__DIRECTIONS__.
Without the images, output each record below as it stands.

Change detection outputs

* * * * * * *

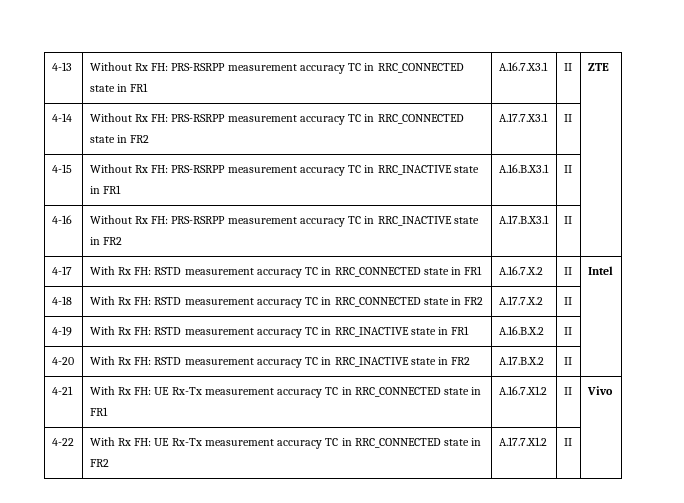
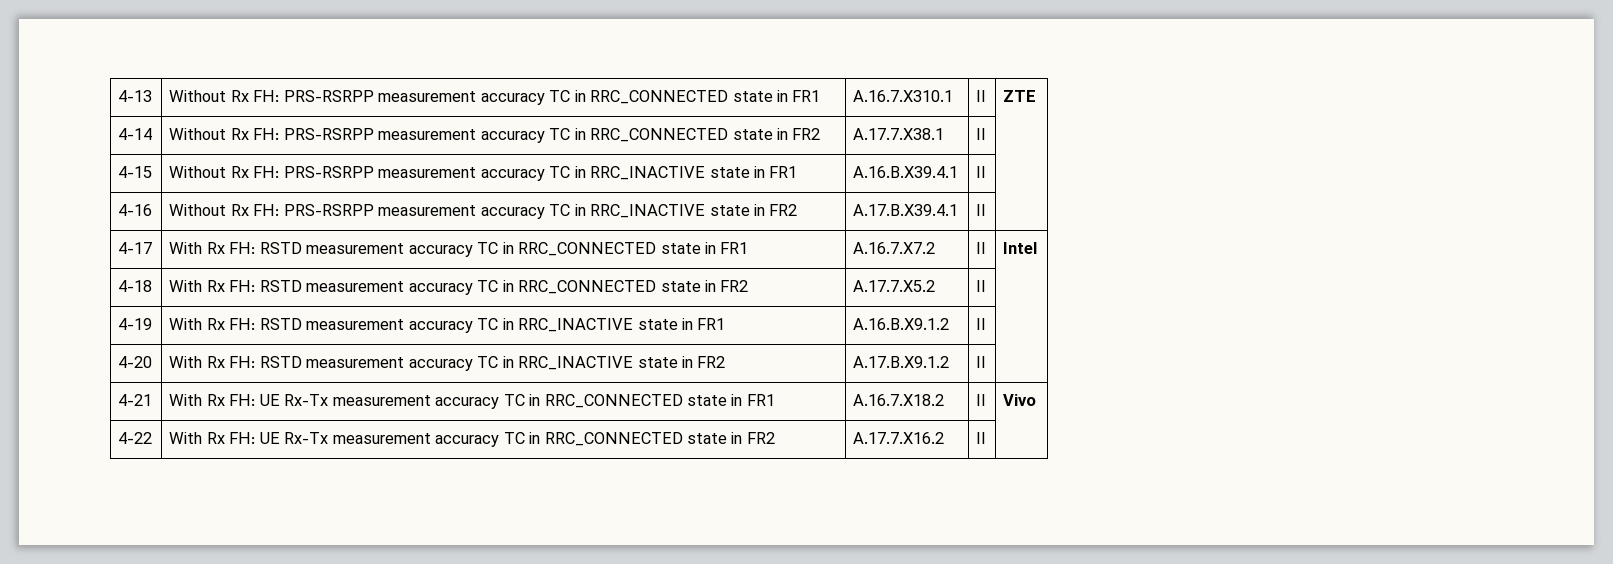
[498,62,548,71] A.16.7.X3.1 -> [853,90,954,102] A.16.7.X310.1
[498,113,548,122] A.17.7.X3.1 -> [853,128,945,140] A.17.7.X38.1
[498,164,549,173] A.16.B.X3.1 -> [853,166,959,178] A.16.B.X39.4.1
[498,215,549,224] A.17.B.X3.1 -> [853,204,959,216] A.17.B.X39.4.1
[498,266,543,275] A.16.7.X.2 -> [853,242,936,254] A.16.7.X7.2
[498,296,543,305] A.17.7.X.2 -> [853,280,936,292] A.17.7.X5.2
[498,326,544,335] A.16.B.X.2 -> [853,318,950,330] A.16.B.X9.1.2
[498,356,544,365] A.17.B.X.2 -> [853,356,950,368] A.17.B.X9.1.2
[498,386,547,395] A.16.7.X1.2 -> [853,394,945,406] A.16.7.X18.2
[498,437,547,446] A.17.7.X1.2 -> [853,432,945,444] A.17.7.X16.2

* * * * * * *

__OUTPUT FOR THIS TASK__.
[498,62,548,71] A.16.7.X3.1 -> [853,90,954,102] A.16.7.X310.1
[498,113,548,122] A.17.7.X3.1 -> [853,128,945,140] A.17.7.X38.1
[498,164,549,173] A.16.B.X3.1 -> [853,166,959,178] A.16.B.X39.4.1
[498,215,549,224] A.17.B.X3.1 -> [853,204,959,216] A.17.B.X39.4.1
[498,266,543,275] A.16.7.X.2 -> [853,242,936,254] A.16.7.X7.2
[498,296,543,305] A.17.7.X.2 -> [853,280,936,292] A.17.7.X5.2
[498,326,544,335] A.16.B.X.2 -> [853,318,950,330] A.16.B.X9.1.2
[498,356,544,365] A.17.B.X.2 -> [853,356,950,368] A.17.B.X9.1.2
[498,386,547,395] A.16.7.X1.2 -> [853,394,945,406] A.16.7.X18.2
[498,437,547,446] A.17.7.X1.2 -> [853,432,945,444] A.17.7.X16.2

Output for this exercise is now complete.